• EXCERPT PROVIDED:
__________

Untold story of bird evolution revealed through genetics 
04-02-2024

Untold story of bird evolution revealed through genetics 

The cataclysmic impact of a giant meteor around 65 million years ago brought an end to the reign of the majority of dinosaur species, leaving behind a void in which birds, the direct descendants of dinosaurs, emerged as thriving survivors. 

This event marks a critical junction in the evolution of birds, which have since exploded into a diverse group of approximately 10,000 species today. 

Comprehensive family tree of birds

Scientists have long struggled to piece together a comprehensive family tree of birds to understand their evolutionary journey across millennia. 

The advent of affordable DNA sequencing technologies promised a resolution to this complex puzzle, simplifying the classification process that has bewildered researchers for centuries, much like it has facilitated the understanding of lineage and relationships across a multitude of other species.

Peculiar DNA fragment in birds

However, the avian world was not without its enigmas. Recent scientific endeavors have found that an event concurrent with the dinosaurs’ demise 65 million years ago had obscured the true lineage of birds.

__________

• WHAT YOU NEED TO DO:
a – How would you say this sentence from the bird evolution article in Spanish: "This event marks a critical junction in the evolution of birds, which have since exploded into a diverse group of approximately 10,000 species today."
b – Can you extract everything in the bird evolution article from "Peculiar DNA fragment" down to "lineage of birds.", copied word for word?

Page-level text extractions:
__________

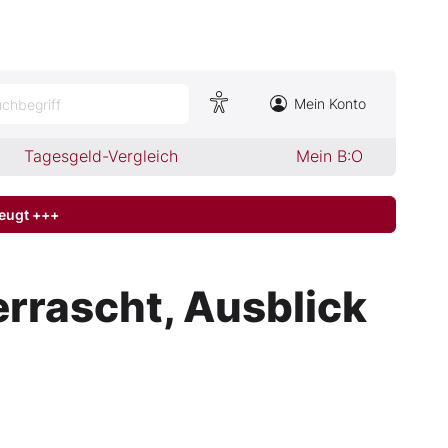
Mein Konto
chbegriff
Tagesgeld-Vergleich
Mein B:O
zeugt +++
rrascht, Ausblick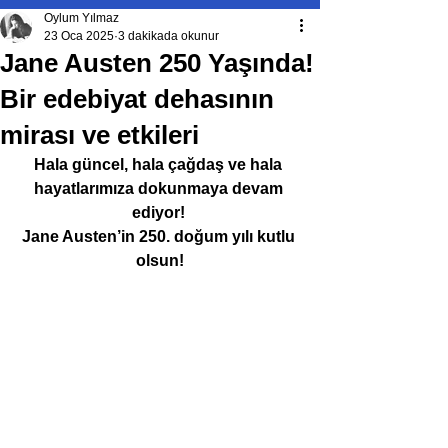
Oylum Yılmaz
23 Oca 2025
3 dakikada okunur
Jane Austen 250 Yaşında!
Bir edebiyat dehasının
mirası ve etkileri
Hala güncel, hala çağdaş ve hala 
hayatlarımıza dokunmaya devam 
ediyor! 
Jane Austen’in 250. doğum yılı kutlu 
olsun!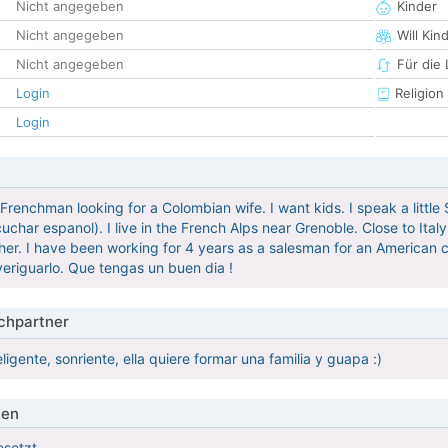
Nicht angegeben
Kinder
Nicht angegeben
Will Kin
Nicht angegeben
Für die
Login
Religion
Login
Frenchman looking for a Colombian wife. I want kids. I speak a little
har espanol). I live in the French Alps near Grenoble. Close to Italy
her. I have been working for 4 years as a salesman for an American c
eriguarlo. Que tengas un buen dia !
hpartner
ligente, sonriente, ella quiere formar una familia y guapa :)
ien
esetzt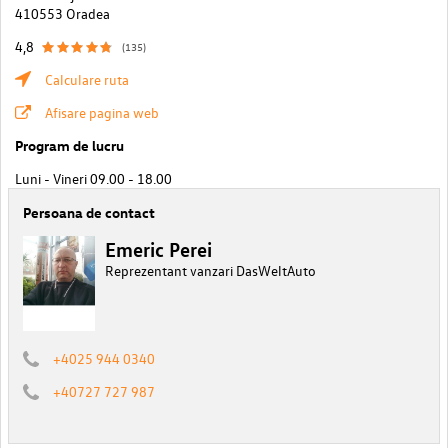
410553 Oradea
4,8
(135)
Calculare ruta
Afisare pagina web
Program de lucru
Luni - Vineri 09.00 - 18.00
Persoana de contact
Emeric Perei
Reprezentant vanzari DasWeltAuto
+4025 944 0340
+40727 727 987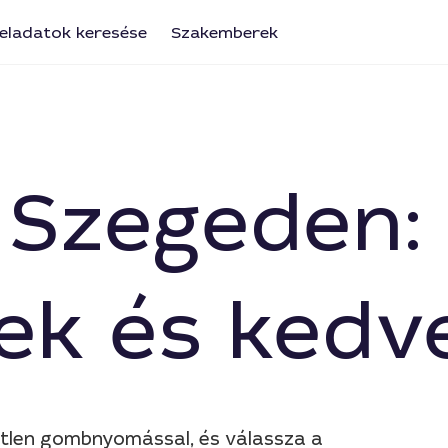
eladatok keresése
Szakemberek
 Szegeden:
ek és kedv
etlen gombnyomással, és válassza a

__________

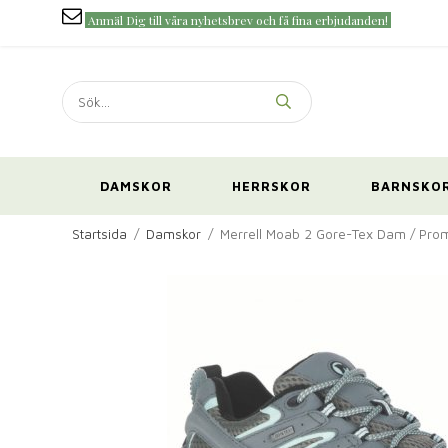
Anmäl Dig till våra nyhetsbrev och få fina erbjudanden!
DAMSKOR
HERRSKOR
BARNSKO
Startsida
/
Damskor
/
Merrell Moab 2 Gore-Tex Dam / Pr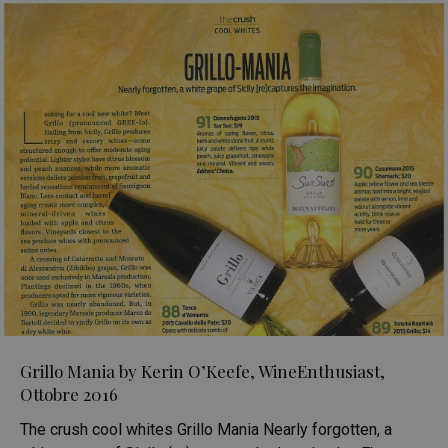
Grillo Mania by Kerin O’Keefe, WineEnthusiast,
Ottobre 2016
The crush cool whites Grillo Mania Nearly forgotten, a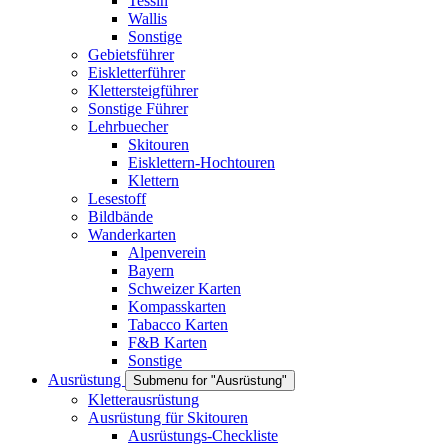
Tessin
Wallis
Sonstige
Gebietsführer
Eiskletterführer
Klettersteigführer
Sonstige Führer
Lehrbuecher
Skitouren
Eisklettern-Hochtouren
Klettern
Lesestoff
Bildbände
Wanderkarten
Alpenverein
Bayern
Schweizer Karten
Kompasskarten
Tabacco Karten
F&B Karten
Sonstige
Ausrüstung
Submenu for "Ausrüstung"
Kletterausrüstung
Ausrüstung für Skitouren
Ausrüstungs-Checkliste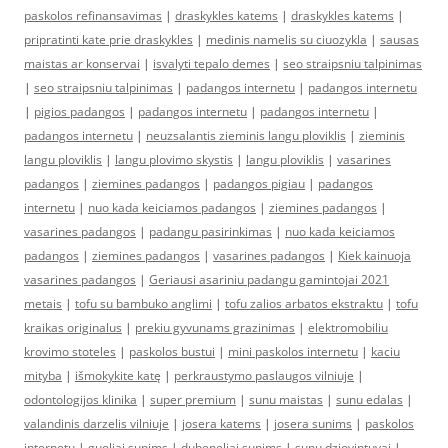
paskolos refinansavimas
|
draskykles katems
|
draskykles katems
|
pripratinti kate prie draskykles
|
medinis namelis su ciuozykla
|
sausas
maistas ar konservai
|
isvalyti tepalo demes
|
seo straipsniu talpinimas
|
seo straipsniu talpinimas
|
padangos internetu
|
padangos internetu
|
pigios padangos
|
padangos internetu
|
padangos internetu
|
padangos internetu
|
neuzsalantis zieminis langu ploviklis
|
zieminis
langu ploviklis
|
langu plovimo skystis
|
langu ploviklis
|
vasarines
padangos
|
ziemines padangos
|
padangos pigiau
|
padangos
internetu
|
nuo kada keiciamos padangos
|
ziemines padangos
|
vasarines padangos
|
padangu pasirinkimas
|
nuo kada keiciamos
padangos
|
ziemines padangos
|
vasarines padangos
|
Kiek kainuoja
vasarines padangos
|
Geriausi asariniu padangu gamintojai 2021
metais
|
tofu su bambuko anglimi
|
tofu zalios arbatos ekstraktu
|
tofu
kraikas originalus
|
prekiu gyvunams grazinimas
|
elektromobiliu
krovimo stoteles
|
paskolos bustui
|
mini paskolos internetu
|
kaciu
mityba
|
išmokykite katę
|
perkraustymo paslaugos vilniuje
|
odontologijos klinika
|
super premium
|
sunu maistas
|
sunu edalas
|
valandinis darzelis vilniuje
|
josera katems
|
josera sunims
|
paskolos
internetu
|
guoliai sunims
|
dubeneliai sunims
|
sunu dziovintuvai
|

__________

• ANSWERS IN ORDER:
a – Este acontecimiento marca un punto crítico en la evolución de las aves, que desde entonces se han diversificado de forma explosiva hasta formar un grupo variado de aproximadamente 10.000 especies en la actualidad.

b –
Peculiar DNA fragment in birds

However, the avian world was not without its enigmas. Recent scientific endeavors have found that an event concurrent with the dinosaurs’ demise 65 million years ago had obscured the true lineage of birds.